Thursday, November 17, 2011

Sharing a Bakas Media post- Dont pee in the pool

How Marketers are Ruining Social Media


Remember back in the 1990′s when you first recieved an offer to buy something via email?Remember the first time you saw ads on Google or Facebook over on the right side of your screen?

Remember the first time you got a Groupon offer and couldn’t wait to claim it?

How many of you watch your favorite shows recorded on TiVo so you can fast forward through the commercials?

Did you ever have a Yahoo! email account? If you did I bet you haven’t signed lately in because of the continual spamming of your IN box.
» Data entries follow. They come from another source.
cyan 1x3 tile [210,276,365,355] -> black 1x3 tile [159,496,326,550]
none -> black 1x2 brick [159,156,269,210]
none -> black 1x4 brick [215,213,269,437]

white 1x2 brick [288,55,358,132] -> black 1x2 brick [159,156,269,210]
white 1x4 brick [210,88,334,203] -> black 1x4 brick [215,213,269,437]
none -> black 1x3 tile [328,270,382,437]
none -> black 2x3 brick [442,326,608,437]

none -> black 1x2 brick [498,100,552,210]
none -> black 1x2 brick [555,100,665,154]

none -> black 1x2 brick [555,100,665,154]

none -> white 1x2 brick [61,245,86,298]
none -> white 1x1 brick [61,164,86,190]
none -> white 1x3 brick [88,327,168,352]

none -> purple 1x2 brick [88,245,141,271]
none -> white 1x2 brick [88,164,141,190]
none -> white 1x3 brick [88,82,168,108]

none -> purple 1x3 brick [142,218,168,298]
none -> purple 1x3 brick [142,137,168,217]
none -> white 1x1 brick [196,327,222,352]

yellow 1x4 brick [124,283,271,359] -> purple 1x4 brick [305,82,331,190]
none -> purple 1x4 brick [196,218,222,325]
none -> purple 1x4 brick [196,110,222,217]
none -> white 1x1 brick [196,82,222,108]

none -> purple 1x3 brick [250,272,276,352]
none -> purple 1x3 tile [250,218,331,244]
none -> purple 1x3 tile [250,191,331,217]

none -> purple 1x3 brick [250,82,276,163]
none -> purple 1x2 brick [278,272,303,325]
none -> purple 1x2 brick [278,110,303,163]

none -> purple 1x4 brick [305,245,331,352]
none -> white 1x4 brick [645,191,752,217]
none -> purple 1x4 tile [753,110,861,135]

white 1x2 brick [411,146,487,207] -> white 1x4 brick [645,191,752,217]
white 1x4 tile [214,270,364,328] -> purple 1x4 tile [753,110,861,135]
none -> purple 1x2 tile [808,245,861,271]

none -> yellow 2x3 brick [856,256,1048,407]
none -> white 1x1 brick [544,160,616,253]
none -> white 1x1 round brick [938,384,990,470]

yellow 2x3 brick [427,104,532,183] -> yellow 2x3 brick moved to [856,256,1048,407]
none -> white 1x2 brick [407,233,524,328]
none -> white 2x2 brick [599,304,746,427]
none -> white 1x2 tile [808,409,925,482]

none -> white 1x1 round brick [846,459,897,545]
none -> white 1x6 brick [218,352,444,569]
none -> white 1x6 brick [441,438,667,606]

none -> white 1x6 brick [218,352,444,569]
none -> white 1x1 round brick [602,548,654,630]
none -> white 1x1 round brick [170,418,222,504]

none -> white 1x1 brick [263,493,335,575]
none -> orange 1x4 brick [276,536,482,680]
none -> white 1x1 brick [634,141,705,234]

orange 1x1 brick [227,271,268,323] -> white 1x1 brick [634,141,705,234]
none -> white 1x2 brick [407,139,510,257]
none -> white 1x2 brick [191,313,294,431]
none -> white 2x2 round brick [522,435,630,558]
The click through rate (CTR) on banner ads back in the mid 1990′s was between 50-75%. Now the click through rate on banner ads is less than 1%. Based on the Epsilon Email Trend and Benchmark Report, the average open rate for email campaigns is 22.2% and the average click-through rate is 5.9%, almost half of what it was in 1995.

Twitter advertising considers a 1-3% engagement rate on promoted tweets to be a success. Direct mail marketers also feel a 1-3% response rate is a success. I’m no math wiz but to me a 1-3% response rate sounds lousy. Wouldn’t you rather have a 70% or 80% response to your marketing efforts?

Now we see the Groupon or LivingSocial offer in our IN box and we delete it before opening it. We tune out the ads on the right side of the screen on Facebook and Google. We get all sorts of marketing emails first thing in the morning because marketers have seen studies that suggest people check their emails first thing in the morning. The problem is everyone has seen those reports, and we’re filling email IN boxes at the same time with marketing bullshit.

The proverbial “they” are getting tired of being marketed to. Consumers have pretty much seen it all. There are very few new ideas in the marketing world, so marketers latch on to anything mildly successful and replicate it. Marketers take something good like a clean swimming pool on a summer day and pee in it but it’s not their fault.

So how can businesses market and sell their stuff? After all, that is what makes Capitalism work. In America we have a green light to sell as much as we can and make as much money as we want. The things holding us back from that are competition and ourselves. We’re afraid to trust our gut and try new ideas.

The answer is not going to be what business owners want to hear. The answer is to care. Care about each individual person who touches your brand online. It takes time — lots of time. More time than business owners want to pay for. They want a current employee to “check the tweets and Facebook” after their other tasks are done. It’s an oh-by-the-way after thought. Failure is already taking shape. Business owners don’t want to invest in a team of employees who can proactively manage the online community. They might have one person handling things. Business owner approach social media on the cheaps because they want to pay for their vacation home in Hawaii or get their kids into the best school. So their brand marketers have to take short cuts, which is what leads to peeing in the pool

At this moment in history all businesses and marketers have a rare opportunity, this window will only be open for a short time.. Twitter and Facebook were clean swimming pools in 2009 and 2010. But marketers started to catch on and eventually polluted the pool with contests and gimmicks to fluff their follower numbers. Now Google+ is a clean slate. Before marketers can ruin it there’s a gap in the timeline that precedes mass adoption. How do we get people’s attention to hear our marketing message? Soon we’ll run out of new social networks to infiltrate which means we’ll run out of opportunities to have “clarity of message” like we now have on Google+.

Social sites are going to keep evolving. SEO experts who gamed the system to get first page rankings are now finding the game has changed. All the sites we’re on will keep iterating but the thing that can stay constant is a solid, dedicated team of community care providers will provide consistency. No matter what we throw at consumers, they’ll quickly learn to tune it out. The one thing people respond to is to be loved or cared about. The social tools make it possible to do that. They just want you to commit to them.